Cinq ans déjà que Ben Craven avait suscité l’enthousiasme de la rédaction de Music Waves avec son excellent "Great and Terrible Potions". Rappelons que l’artiste, originaire d’Australie, aime à officier seul, se chargeant de la composition, de l’interprétation et de l’enregistrement de ses albums et qu’il ne déroge pas ici à la règle, Ben Craven se montrant souvent assez critique sur l’industrie musicale et les rapports du public vis-à-vis des artistes.
C’est d’ailleurs le thème de ce nouvel opus dont le titre, "Last Chance to Hear", est on ne peut plus explicite. Ironiquement, l’artiste constate que "There’s never been a time when so much new music was being made by so many people and being listened to by so few people" et a l’idée de faire un album sur cette (r)évolution musicale qui met, selon lui, le format du disque en danger.
Heureusement que Ben Craven a eu la bonne idée d’expliquer ses intentions ! Car, à l’écoute de "Last Chance to Hear", bien malin celui qui en aurait deviné le thème tout seul. L’album étant majoritairement instrumental (seuls deux titres sont chantés), ce ne sont pas les quelques paroles qui auraient pu donner un quelconque éclairage. Et la thèse d’un énième concept futuriste sur un voyage spatial se serait avérée bien plus crédible. Car "spatial" et "planant" sont certainement les deux adjectifs qui caractérisent le mieux cet album qui aurait pu faire partie de la discographie de Pink Floyd si Roger Waters n’avait pas décidé d’utiliser le groupe comme instrument de thérapie de sa névrose. Les nappes de claviers, les solos de guitare, les mélodies, la production, tout renvoie à l’époque (bénie en ce qui concerne votre serviteur) coincée entre "More" et "Dark Side of the Moon".

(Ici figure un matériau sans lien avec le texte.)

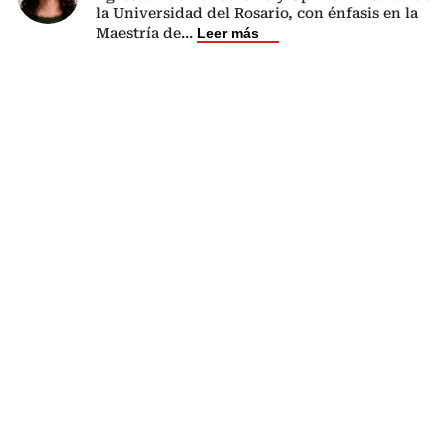
la Universidad del Rosario, con énfasis en la
Maestría de
...
Leer más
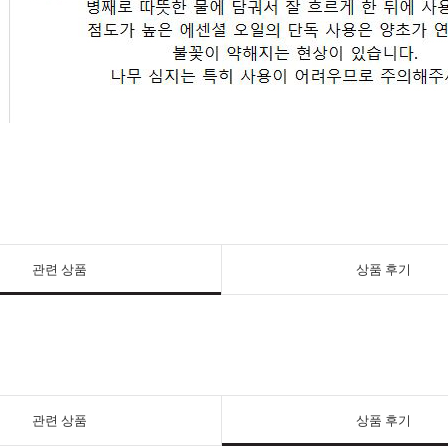
관련 상품
상품 후기
관련 상품
상품 후기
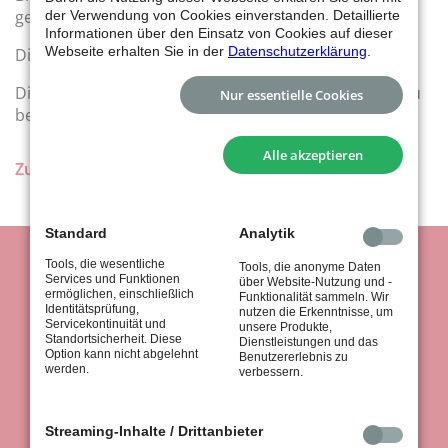
gegebenenfalls auf den Außenbereich ausweichen.
der Verwendung von Cookies einverstanden. Detaillierte
Informationen über den Einsatz von Cookies auf dieser
Webseite erhalten Sie in der
Datenschutzerklärung
.
Die Umkleideräume und Duschen sind gesperrt.
Die Trainings-Auflagen und Hygiene-Vorgaben sind zu
Nur essentielle Cookies
beachten und einzuhalten.
Alle akzeptieren
Zurück
Standard
Analytik
Tools, die wesentliche
Tools, die anonyme Daten
Services und Funktionen
über Website-Nutzung und -
ermöglichen, einschließlich
Funktionalität sammeln. Wir
Identitätsprüfung,
nutzen die Erkenntnisse, um
Servicekontinuität und
unsere Produkte,
Standortsicherheit. Diese
Dienstleistungen und das
Option kann nicht abgelehnt
Benutzererlebnis zu
werden.
verbessern.
tus Stuttgart 1867 e.V.
Königsträßle 37
70597 Stuttgart
Streaming-Inhalte / Drittanbieter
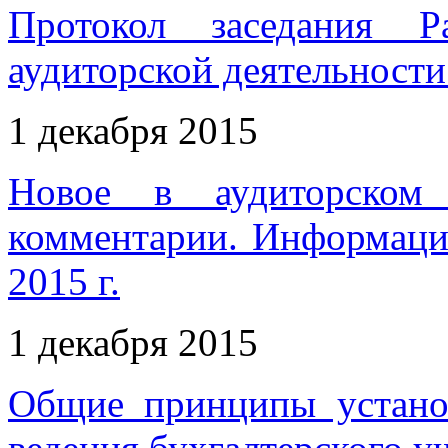
Протокол заседания Р
аудиторской деятельности 
1 декабря 2015
Новое в аудиторском 
комментарии. Информаци
2015 г.
1 декабря 2015
Общие принципы устано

Mais il n’est pas question ici de plagiat ni même de mimétisme. C’est bien plus par l’atmosphère générale qu’il donne à son album que Ben Craven se rapproche des Flamants Roses. Les cinq premiers titres peuvent s’entendre comme les différentes parties de la même suite. Enchaînés les uns aux autres, ils cultivent cette impression d’espace et de science-fiction, alternant passages vigoureux et moments contemplatifs, le clou étant enfoncé sur ‘Spy In The Sky Part 3’ par la présence du seul invité de l’album, le capitaine Kirk de l’USS. Enterprise himself (de la cultissime série Star Trek), alias William Shatner venu dire quelques mots de sa belle voix grave.
La seconde moitié intercale des titres qui sortent de cette ambiance spatiale (les énergiques ‘The Remarkable Man’ et ‘Revenge Of Dr Komodo’, le délicat et mélancolique ‘Mortal Remains’) et d’autres qui y replongent (‘Spy In The Sky Part 1’, ‘Last Chance To Hear Part 2’) sans que la qualité ne diminue. La production rétro nivelle le son des instruments qui se fondent dans une ambiance sonore rêveuse sans pour autant donner l’impression de confusion. Seules la basse et la batterie sont mixées légèrement à leur avantage sur quelques titres pour donner le relief nécessaire.
Cohérent de bout en bout, homogène sans être répétitif, "Last Chance to Hear" déroule une musique vive, pleine de contraste, enchaînant au bon rythme des thèmes mélodiques qui flattent l’oreille. Si Ben Craven affiche un certain pessimisme quant à l’avenir du disque, son album, lui, ne peut qu’inciter les auditeurs à l’optimisme le plus béat sur le sujet.